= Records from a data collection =

□ □ □ □

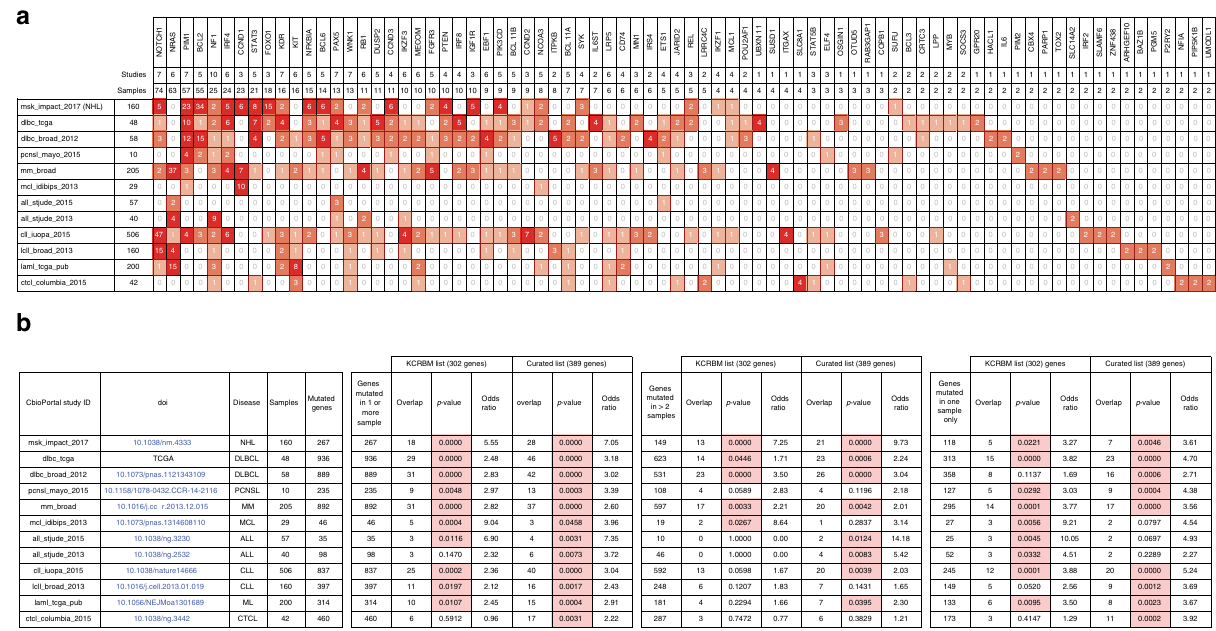
Fig. 6 Overlap of CIS loci with exome sequencing studies of hematologic malignancies. Human orthologues were identi fi ed for all candidate genes (an automated list KCRBM, and a curated list) using biomart and compared to lists of genes with coding mutations in 12 cohorts of hematologic malignancy in cBio portal. a All genes found mutated in at least two samples over all cohorts are listed with mutation counts from each cohort. The full overlap for all cohorts is listed in Supplementary Data 7. b The signi fi cance of overlap between the set of candidate orthologues and the set of mutated genes in each study is calculated using a Fisher ’ s exact transactivation activity and B lymphoma cell lines expressing subpanel of 26 BCL2 transgenic tumors. Isolated fusion transcripts were identi fi ed throughout the genome (Supplemental Data 9). The most frequent and clonal fusion transcripts identi fi ed were in the 3 ′ UTR of Mycn, causing upregulation of expression (Supplementary Fig. 12a, b and Supplementary Data 9) as observed in previous studies 31 . Another tumor had two intragenic fusions within Notch1, this tumor having the highest Notch1 expression of all 26 (Supplementary Fig. 12c, d). Insert clonality corresponds to transcript read numbers, with subclonal integrations (NC <0.1) in these tumors giving few if any detectable transcripts.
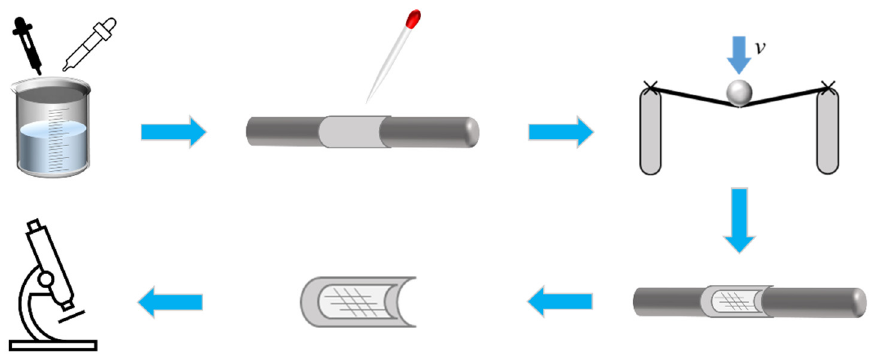
Figure 2. Experimental method for extracting realistic contact surface of the yarn.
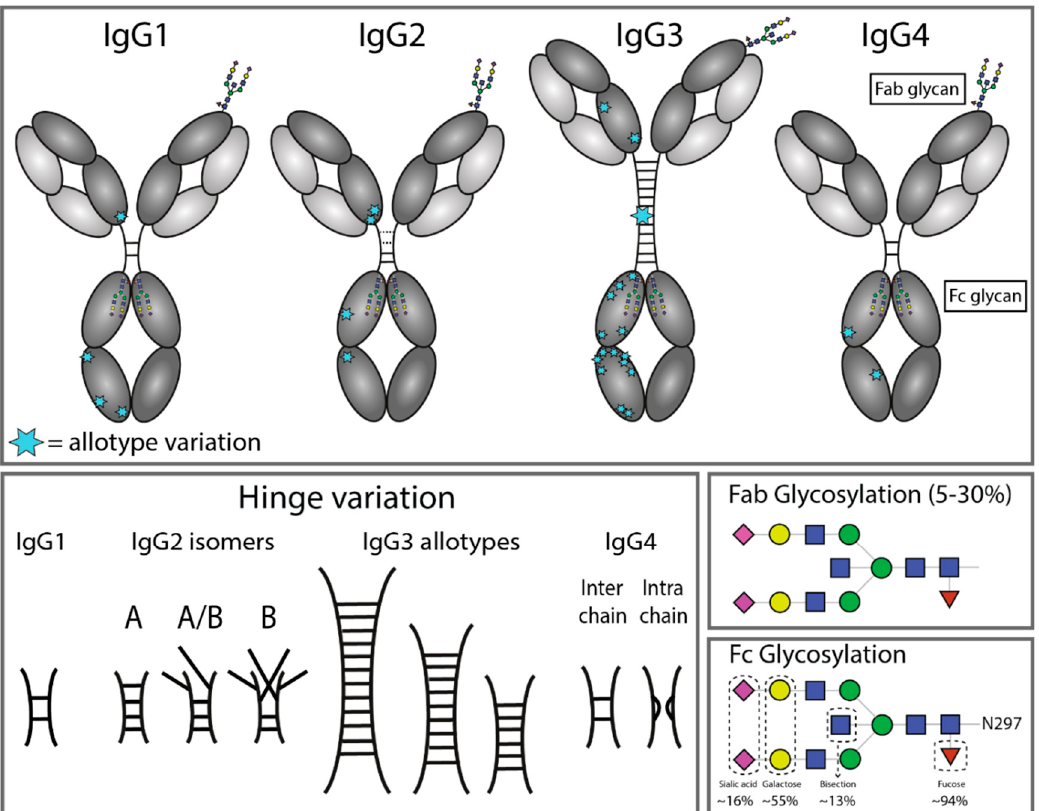
Figure 1. Structural variation of immunoglobulin G subclasses. A structural representation of the immunoglobulin G (IgG) subclasses and the variation within these subclasses, including allotype variation, hinge variation, and glycosylation. The variation originating from allotypic polymorphisms in the immunoglobulin heavy gamma (IGHG) constant domain is indicated by blue stars. Except for the star representing the variation in hinge length between IgG3 allotypes, each blue star indicates amino acid variation at one particular residue in the constant domain. Fab glycosylation is indicated and is present in 5–30% of antibodies in serum, depending on subclass and antigen specificity. The glycoform of the N297 Fc glycan is highly variable, for which the frequency of each glycan moiety on IgG antibodies in human serum is indicated.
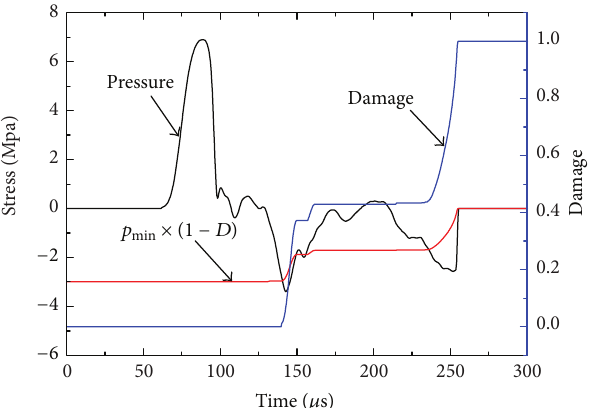
Figure 8: Equivalent stress, failure stress, and damage versus time of target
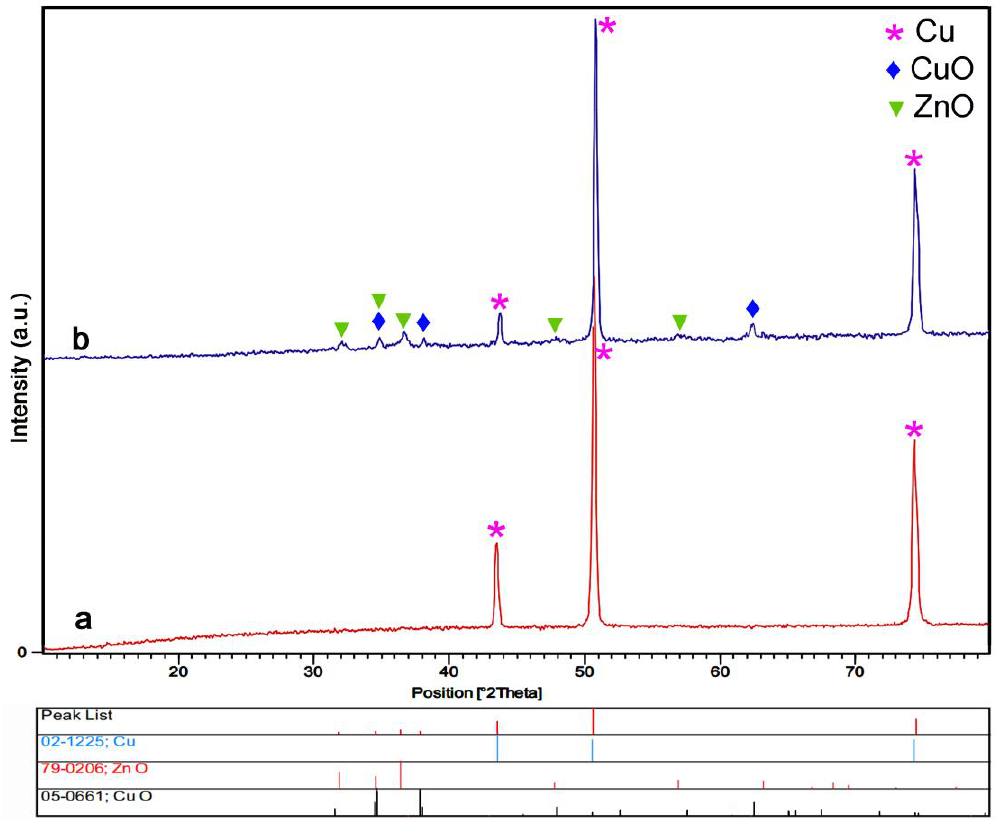
Figure 2. Wide-angle XRD patterns of the clean Cu foil obtained after cleaning treatment stage ( a ) and the as-prepared flower-like CuO-ZnO micro/nanostructures obtained after the engraving and glycothermal stages ( b ).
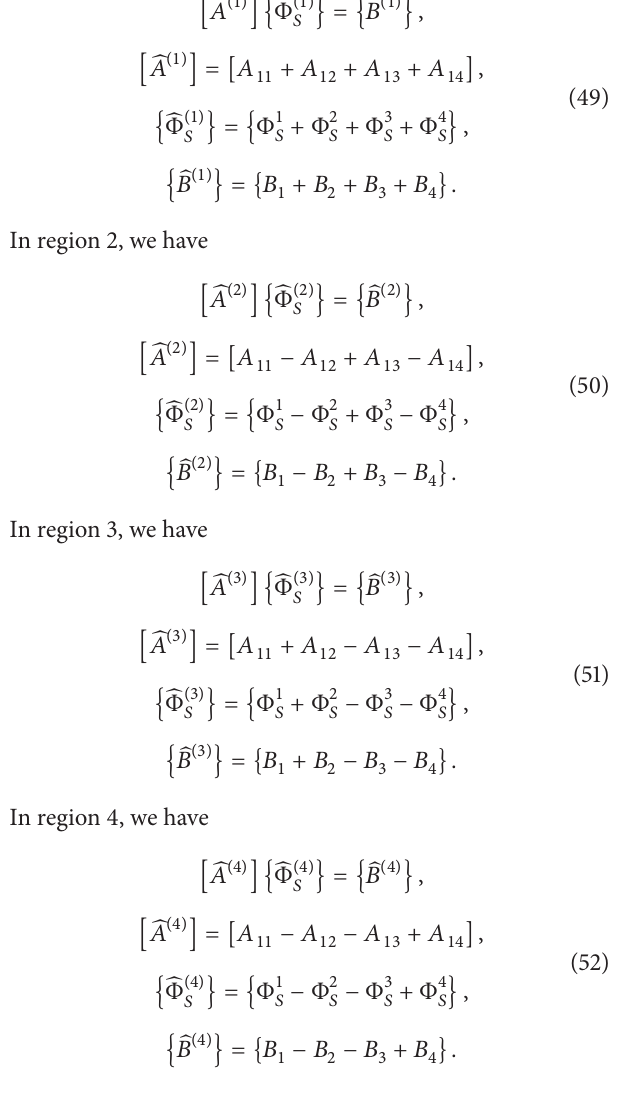
Figure 4: Sketch of the district of symmetry.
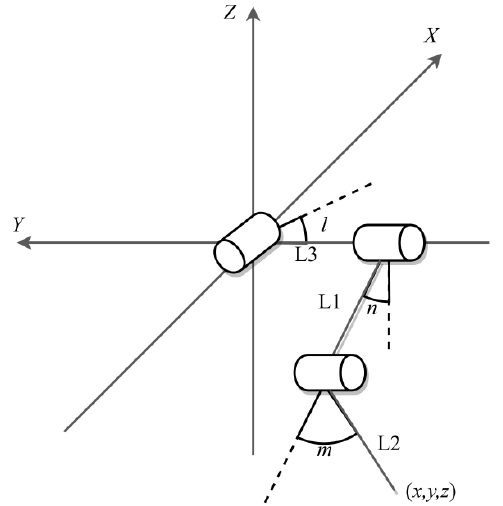
Figure 7. The position of the right front leg of a quadruped robot in the coordinate system, where 𝑚, 𝑛, 𝑙 are the three joint rotation angles of the robot, and 𝐿1, 𝐿2, 𝐿3 are the shoulder joint length, thigh length, and calf length of the robot, respectively.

□ □ □ □

= What you have to do =
One exact copy of the data, no pictures: write it out line for line.

= Written solution =
Fig. 6 Overlap of CIS loci with exome sequencing studies of hematologic malignancies. Human orthologues were identi fi ed for all candidate genes (an automated list KCRBM, and a curated list) using biomart and compared to lists of genes with coding mutations in 12 cohorts of hematologic malignancy in cBio portal. a All genes found mutated in at least two samples over all cohorts are listed with mutation counts from each cohort. The full overlap for all cohorts is listed in Supplementary Data 7. b The signi fi cance of overlap between the set of candidate orthologues and the set of mutated genes in each study is calculated using a Fisher ’ s exact transactivation activity and B lymphoma cell lines expressing subpanel of 26 BCL2 transgenic tumors. Isolated fusion transcripts were identi fi ed throughout the genome (Supplemental Data 9). The most frequent and clonal fusion transcripts identi fi ed were in the 3 ′ UTR of Mycn, causing upregulation of expression (Supplementary Fig. 12a, b and Supplementary Data 9) as observed in previous studies 31 . Another tumor had two intragenic fusions within Notch1, this tumor having the highest Notch1 expression of all 26 (Supplementary Fig. 12c, d). Insert clonality corresponds to transcript read numbers, with subclonal integrations (NC <0.1) in these tumors giving few if any detectable transcripts.
Figure 2. Experimental method for extracting realistic contact surface of the yarn.
Figure 1. Structural variation of immunoglobulin G subclasses. A structural representation of the immunoglobulin G (IgG) subclasses and the variation within these subclasses, including allotype variation, hinge variation, and glycosylation. The variation originating from allotypic polymorphisms in the immunoglobulin heavy gamma (IGHG) constant domain is indicated by blue stars. Except for the star representing the variation in hinge length between IgG3 allotypes, each blue star indicates amino acid variation at one particular residue in the constant domain. Fab glycosylation is indicated and is present in 5–30% of antibodies in serum, depending on subclass and antigen specificity. The glycoform of the N297 Fc glycan is highly variable, for which the frequency of each glycan moiety on IgG antibodies in human serum is indicated.
Figure 8: Equivalent stress, failure stress, and damage versus time of target
Figure 2. Wide-angle XRD patterns of the clean Cu foil obtained after cleaning treatment stage ( a ) and the as-prepared flower-like CuO-ZnO micro/nanostructures obtained after the engraving and glycothermal stages ( b ).
Figure 4: Sketch of the district of symmetry.
Figure 7. The position of the right front leg of a quadruped robot in the coordinate system, where 𝑚, 𝑛, 𝑙 are the three joint rotation angles of the robot, and 𝐿1, 𝐿2, 𝐿3 are the shoulder joint length, thigh length, and calf length of the robot, respectively.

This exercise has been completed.